Data excerpts:
━━━━

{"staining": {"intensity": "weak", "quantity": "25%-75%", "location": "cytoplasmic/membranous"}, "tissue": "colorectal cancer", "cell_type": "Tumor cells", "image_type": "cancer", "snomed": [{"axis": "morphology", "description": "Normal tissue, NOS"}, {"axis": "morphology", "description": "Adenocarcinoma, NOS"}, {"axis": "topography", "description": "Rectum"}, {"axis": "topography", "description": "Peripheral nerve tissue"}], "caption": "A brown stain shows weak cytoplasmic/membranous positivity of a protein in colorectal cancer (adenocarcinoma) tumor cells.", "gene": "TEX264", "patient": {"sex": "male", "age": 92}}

━━━━

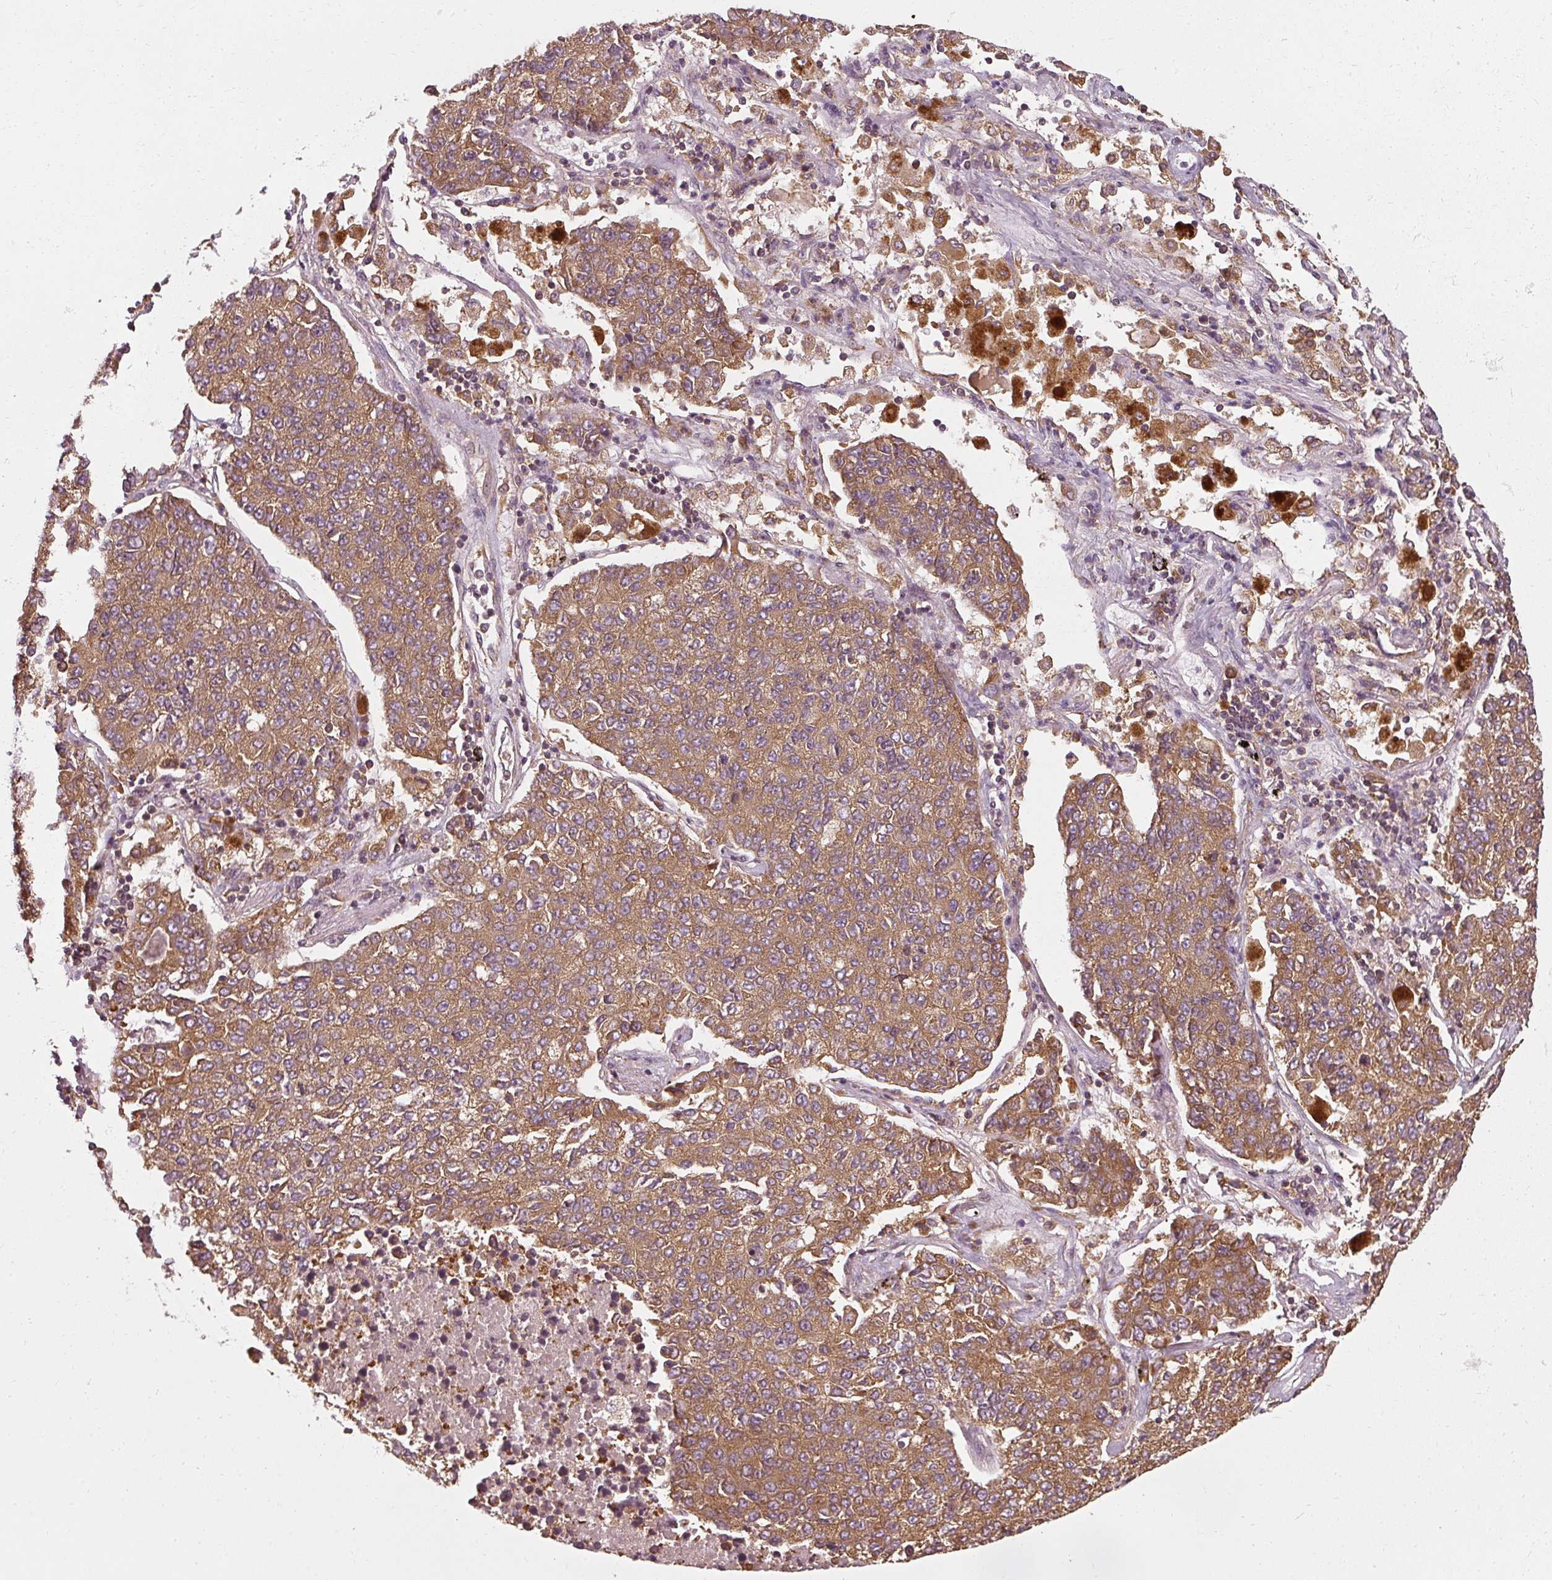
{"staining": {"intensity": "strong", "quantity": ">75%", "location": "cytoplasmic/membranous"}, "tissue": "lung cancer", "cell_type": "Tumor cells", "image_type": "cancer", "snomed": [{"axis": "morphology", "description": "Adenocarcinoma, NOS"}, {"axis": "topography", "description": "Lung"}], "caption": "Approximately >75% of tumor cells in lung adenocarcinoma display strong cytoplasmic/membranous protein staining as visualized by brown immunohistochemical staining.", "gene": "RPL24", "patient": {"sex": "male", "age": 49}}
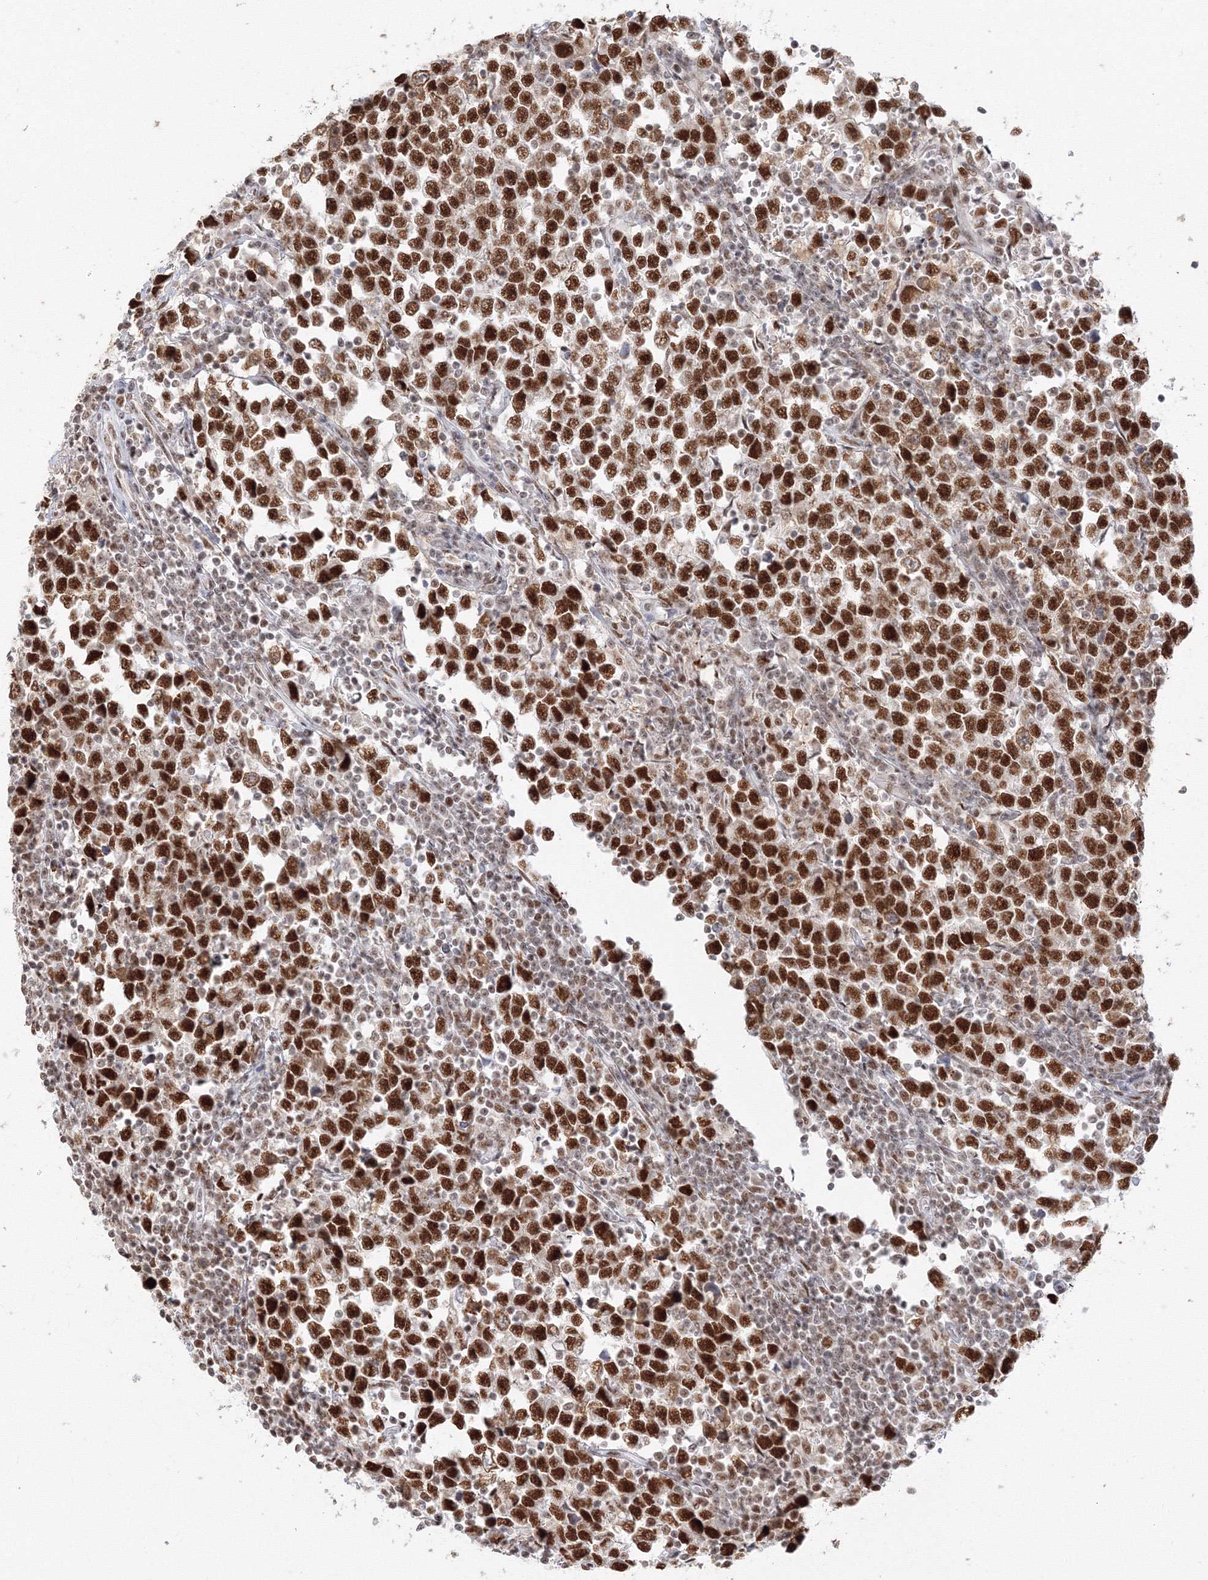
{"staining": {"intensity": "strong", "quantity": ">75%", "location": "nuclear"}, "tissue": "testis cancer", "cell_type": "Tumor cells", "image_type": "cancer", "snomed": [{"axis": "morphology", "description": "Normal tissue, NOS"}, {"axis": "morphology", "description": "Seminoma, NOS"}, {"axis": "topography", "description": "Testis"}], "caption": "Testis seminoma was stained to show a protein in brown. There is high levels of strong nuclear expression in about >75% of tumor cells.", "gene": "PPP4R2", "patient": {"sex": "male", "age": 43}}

━━━━

Your objective: Transcribe, word for word, the stretch of lines in the data above from the one with "tumor cells in" through the one with "seminoma was stained"; omit all pictures.

Solved problem:
{"staining": {"intensity": "strong", "quantity": ">75%", "location": "cytoplasmic/membranous"}, "tissue": "lung cancer", "cell_type": "Tumor cells", "image_type": "cancer", "snomed": [{"axis": "morphology", "description": "Adenocarcinoma, NOS"}, {"axis": "topography", "description": "Lung"}], "caption": "Approximately >75% of tumor cells in lung adenocarcinoma display strong cytoplasmic/membranous protein staining as visualized by brown immunohistochemical staining.", "gene": "RPL24", "patient": {"sex": "male", "age": 49}}
{"staining": {"intensity": "strong", "quantity": ">75%", "location": "nuclear"}, "tissue": "testis cancer", "cell_type": "Tumor cells", "image_type": "cancer", "snomed": [{"axis": "morphology", "description": "Normal tissue, NOS"}, {"axis": "morphology", "description": "Seminoma, NOS"}, {"axis": "topography", "description": "Testis"}], "caption": "Testis seminoma was stained to show a protein in brown. There is high levels of strong nuclear expression in about >75% of tumor cells.", "gene": "PPP4R2", "patient": {"sex": "male", "age": 43}}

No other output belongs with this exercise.